──────── KUTIPAN SUMBER ────────

PORTALBANTEN.NET – Kepolisian Resor (Polres) Serang resmi menerima laporan dugaan kekerasan seksual terhadap seorang perempuan yang diduga terjadi pada 2019 di Kecamatan Tirtayasa, Kabupaten Serang. Penanganan kasus tersebut dilakukan setelah informasi mengenai peristiwa itu ramai diperbincangkan di media sosial.
Kepala Bidang Humas Polda Banten, Kombes Pol Maruli Ahiles Hutapea, mengatakan pihak kepolisian langsung melakukan langkah awal penyelidikan guna mengungkap fakta di balik dugaan tindak pidana tersebut.
Menurutnya, hasil penelusuran sementara menunjukkan korban pada saat kejadian masih berada dalam pengasuhan kerabat ibunya berinisial SA. Saat itu, ibu korban diketahui bekerja di Timur Tengah sebagai pekerja migran sehingga menitipkan anaknya kepada keluarga.
Seiring berjalannya waktu, korban akhirnya menceritakan dugaan peristiwa yang dialaminya kepada tetangga dan keluarganya. Informasi tersebut sempat disampaikan ke Polsek Tirtayasa, namun belum ditindaklanjuti dalam bentuk laporan polisi karena pihak keluarga masih melengkapi dokumen, termasuk hasil visum.
"Pada waktu itu penyampaian yang dilakukan masih berupa informasi sehingga belum dibuat laporan polisi," ujar Maruli, Jumat (3/7/2026).

──────── CUPLIKAN DATA ────────

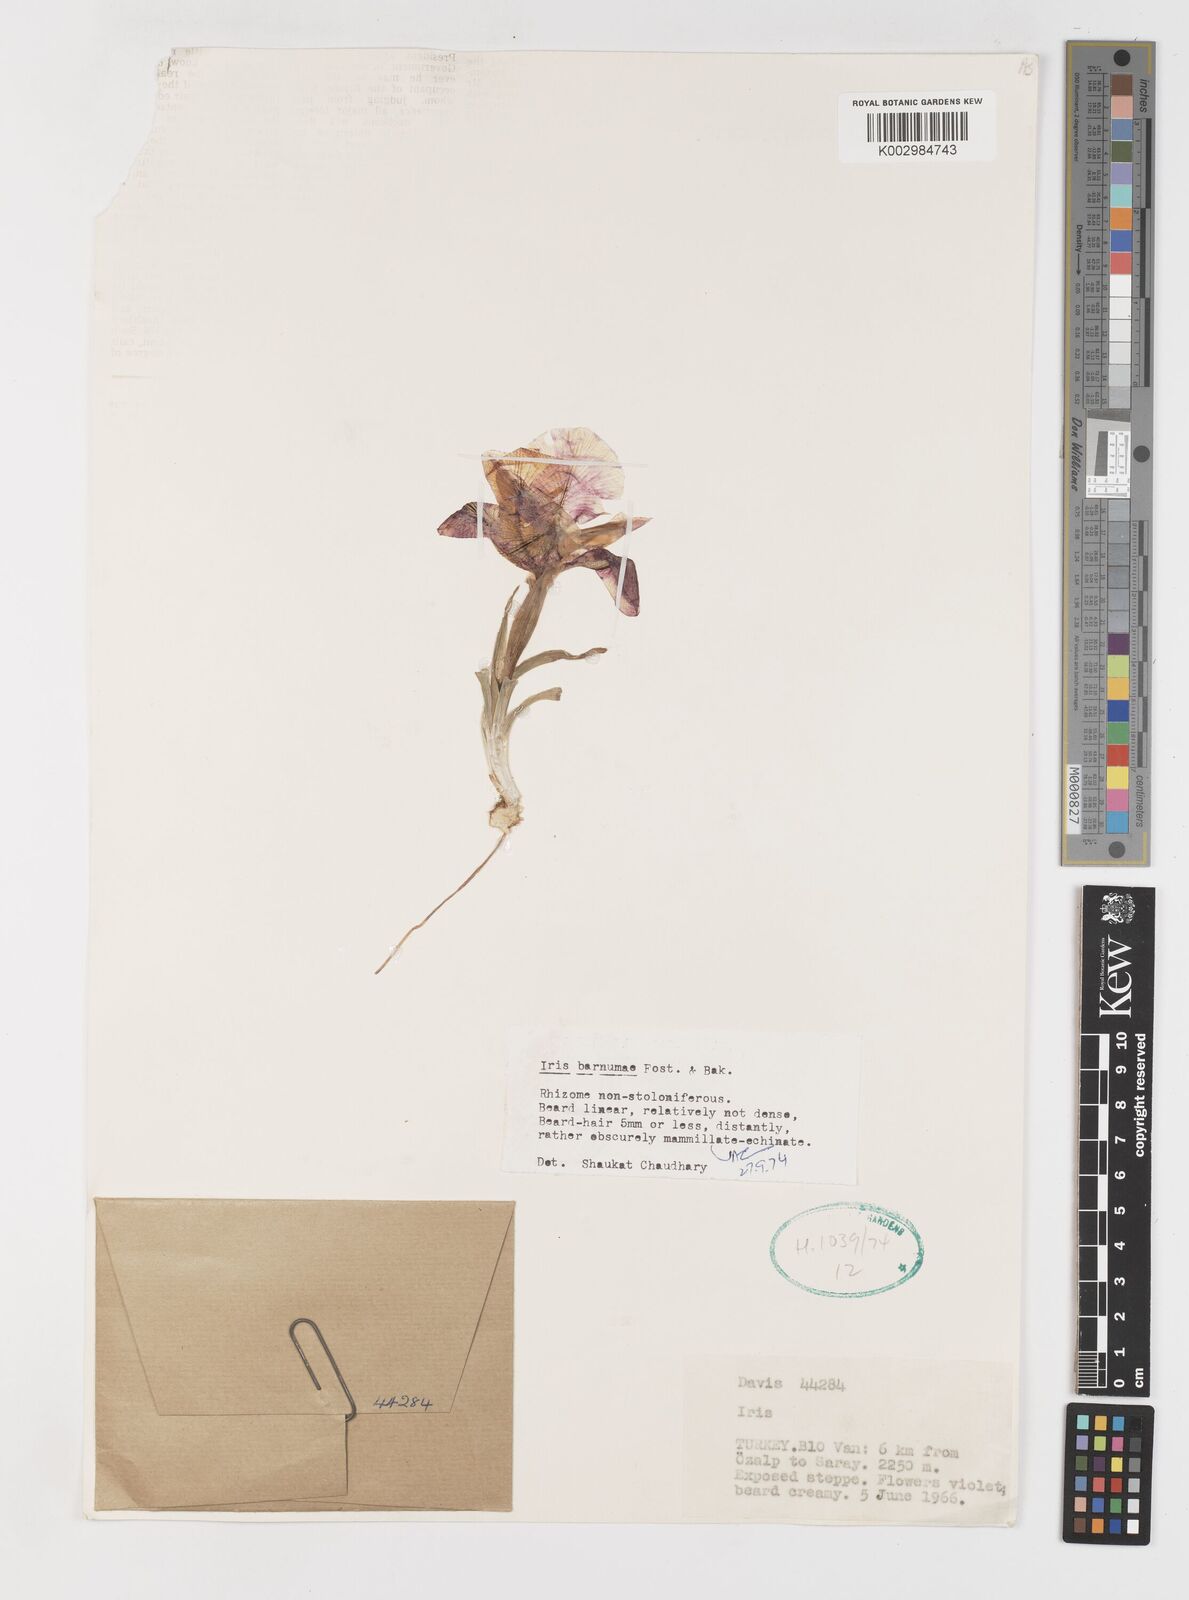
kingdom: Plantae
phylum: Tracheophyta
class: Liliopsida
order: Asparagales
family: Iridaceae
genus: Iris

────────
──────── CUPLIKAN DATA ────────

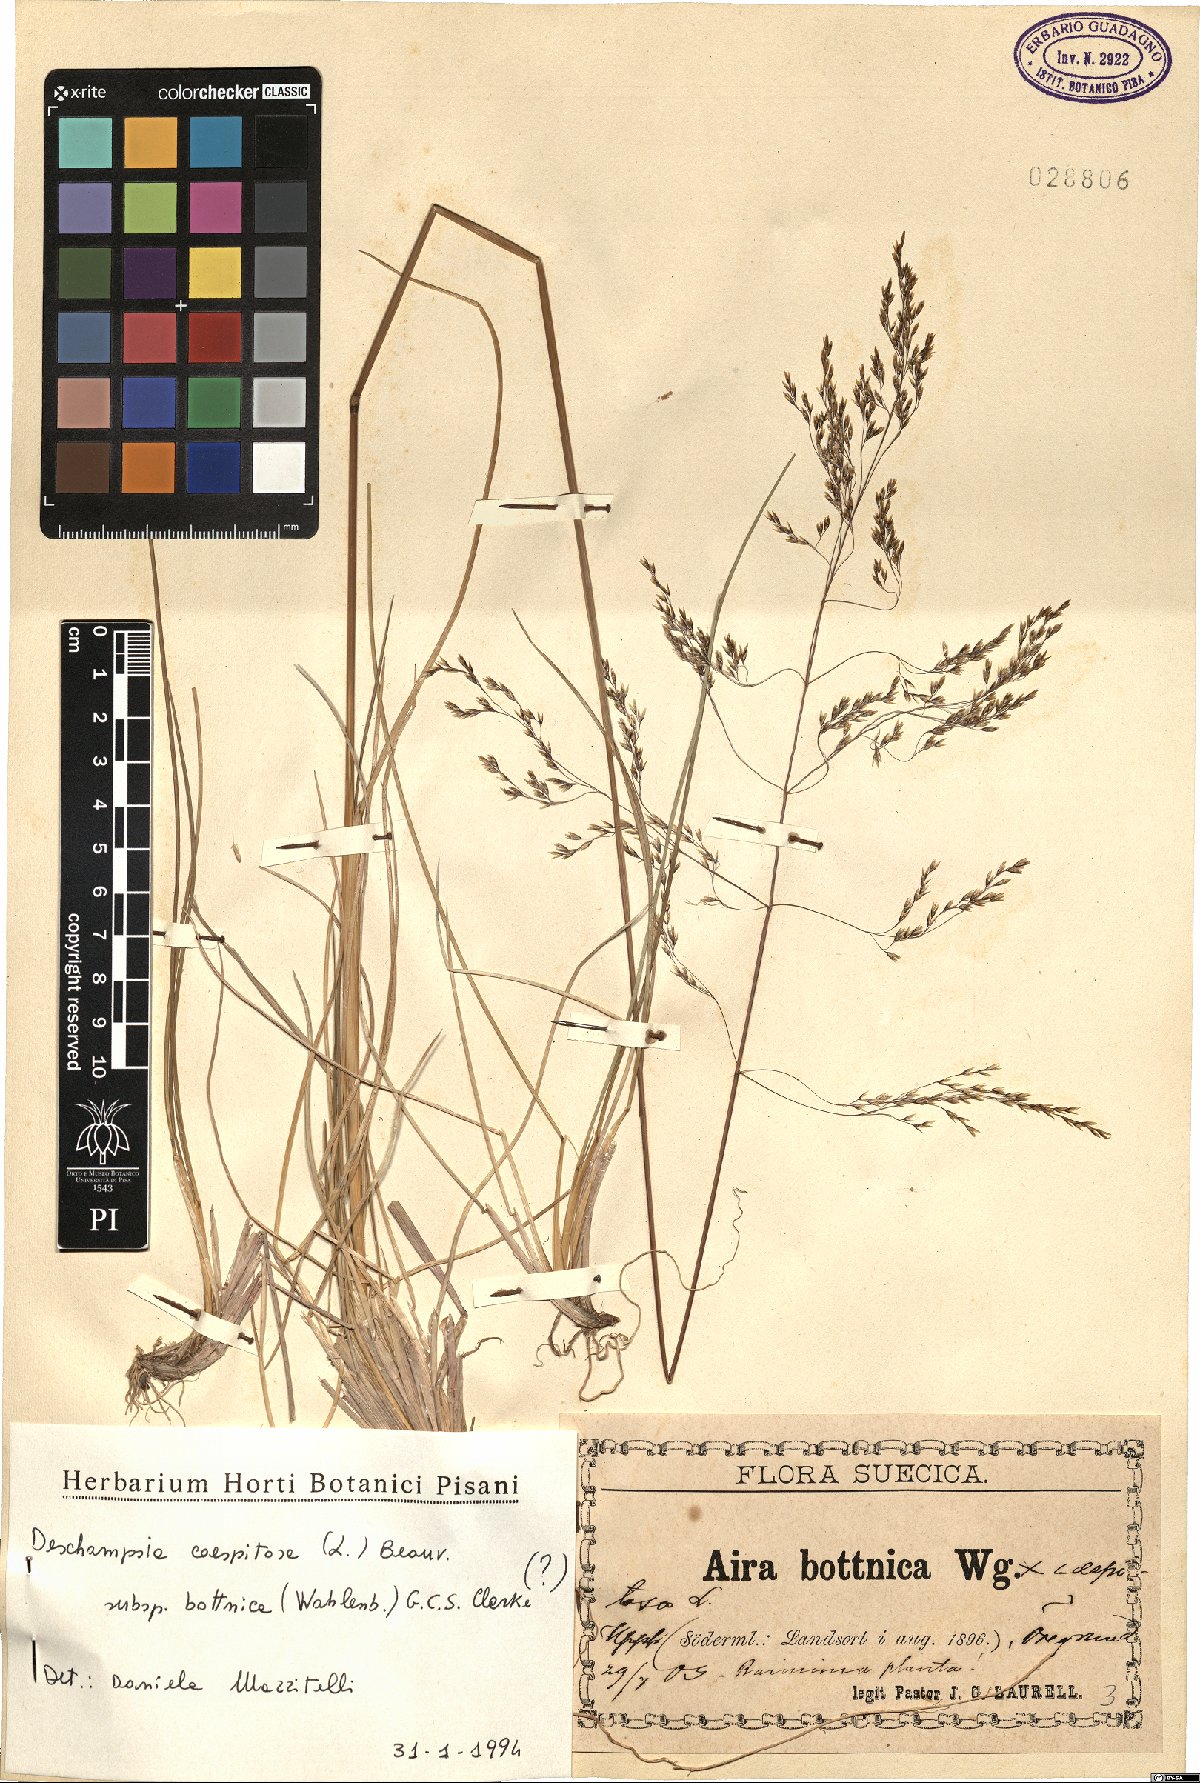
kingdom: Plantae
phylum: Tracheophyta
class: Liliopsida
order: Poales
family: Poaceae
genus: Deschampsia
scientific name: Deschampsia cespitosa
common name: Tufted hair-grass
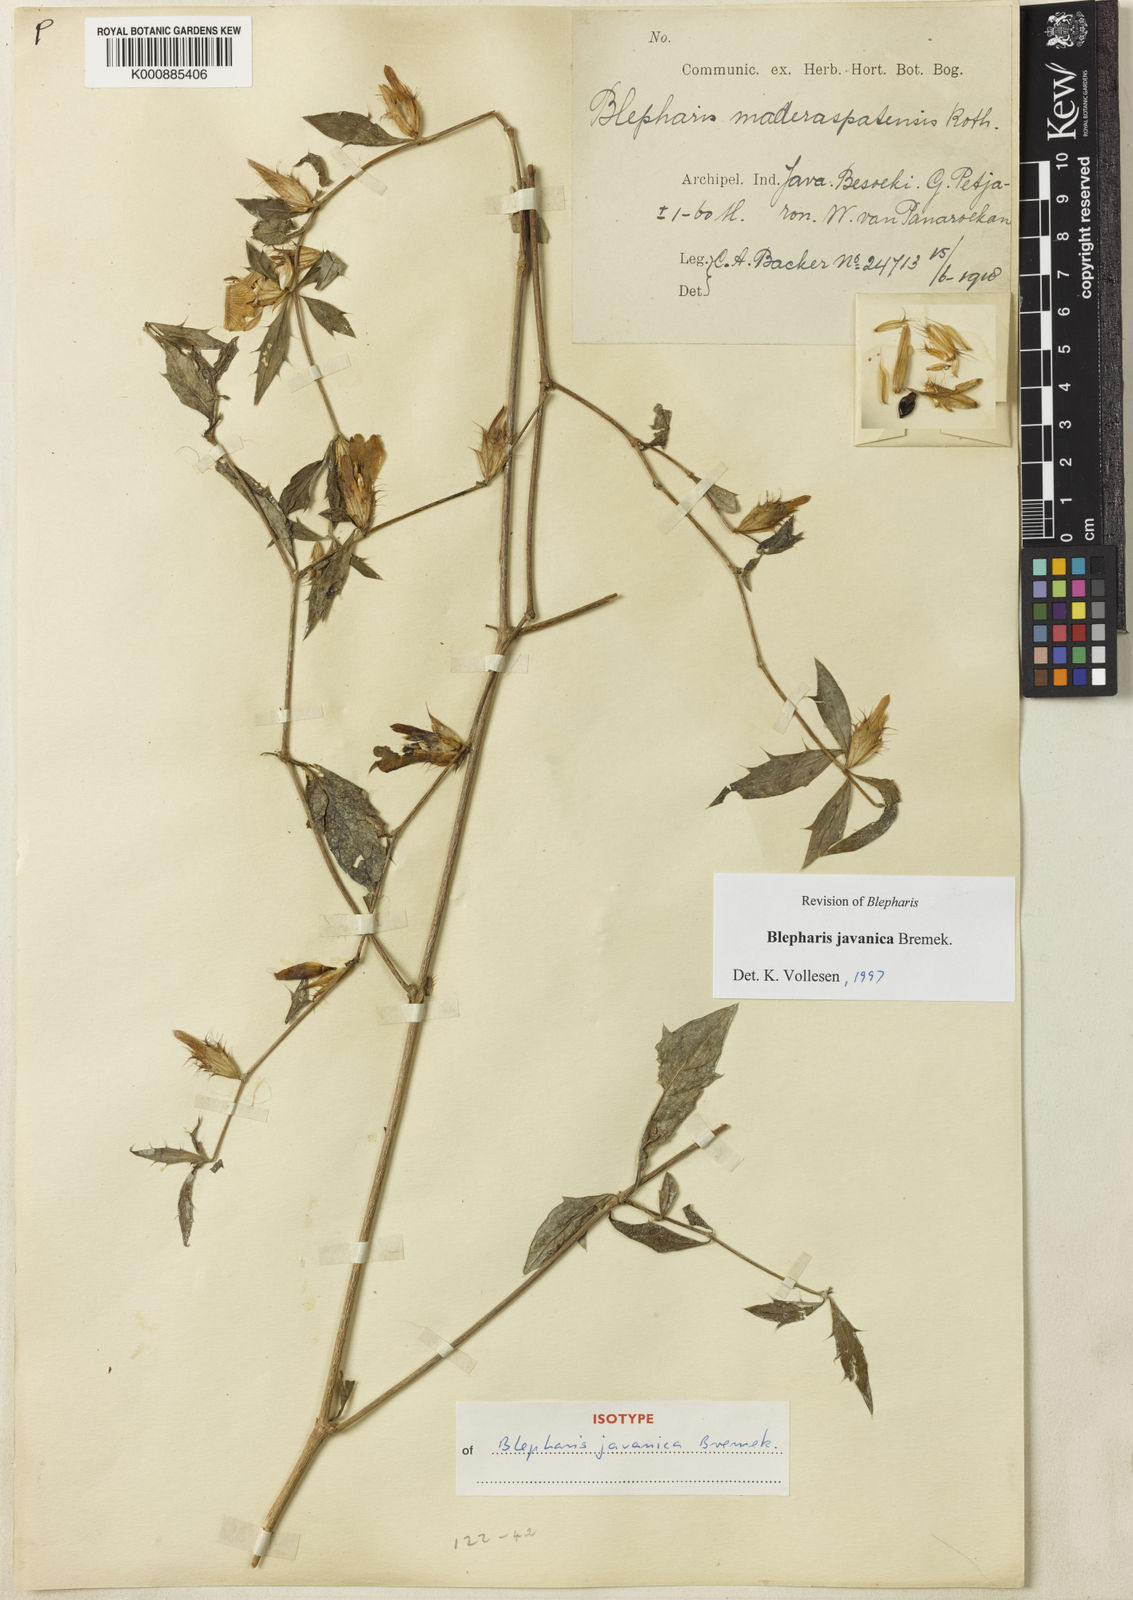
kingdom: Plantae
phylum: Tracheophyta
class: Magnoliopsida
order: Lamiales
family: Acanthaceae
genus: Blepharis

────────

**PETUNJUK KERJA:**
(1) Sebutkan semua satuan kepolisian yang disebut dalam kutipan sumber.
(2) Perpanjang berita tentang laporan dugaan kekerasan seksual di Tirtayasa itu, mulai setelah kalimat terakhirnya.

**HASIL LATIHAN:**
(1) Kepolisian Resor (Polres) Serang, Polda Banten, Polsek Tirtayasa

(2)
Kini, setelah laporan resmi dibuat, Polres Serang langsung memberikan pendampingan kepada keluarga korban untuk memastikan proses hukum berjalan sesuai ketentuan.
Maruli menjelaskan, laporan yang diterima mencakup dugaan persetubuhan terhadap anak serta dugaan pengancaman yang diduga dilakukan oleh pelaku kepada korban. Polisi berkomitmen mengumpulkan seluruh alat bukti dan keterangan yang diperlukan dalam proses penyelidikan.
"Kami akan memberikan pelayanan terbaik kepada korban dan keluarga serta menangani perkara ini secara profesional, objektif, dan sesuai prosedur hukum yang berlaku," tegasnya.
Sementara itu, kakak korban, Bunga Anggraeni, mengaku bersyukur karena laporannya telah diterima aparat kepolisian. Ia juga mengapresiasi respons cepat jajaran Polres Serang yang memberikan pendampingan sejak proses pelaporan.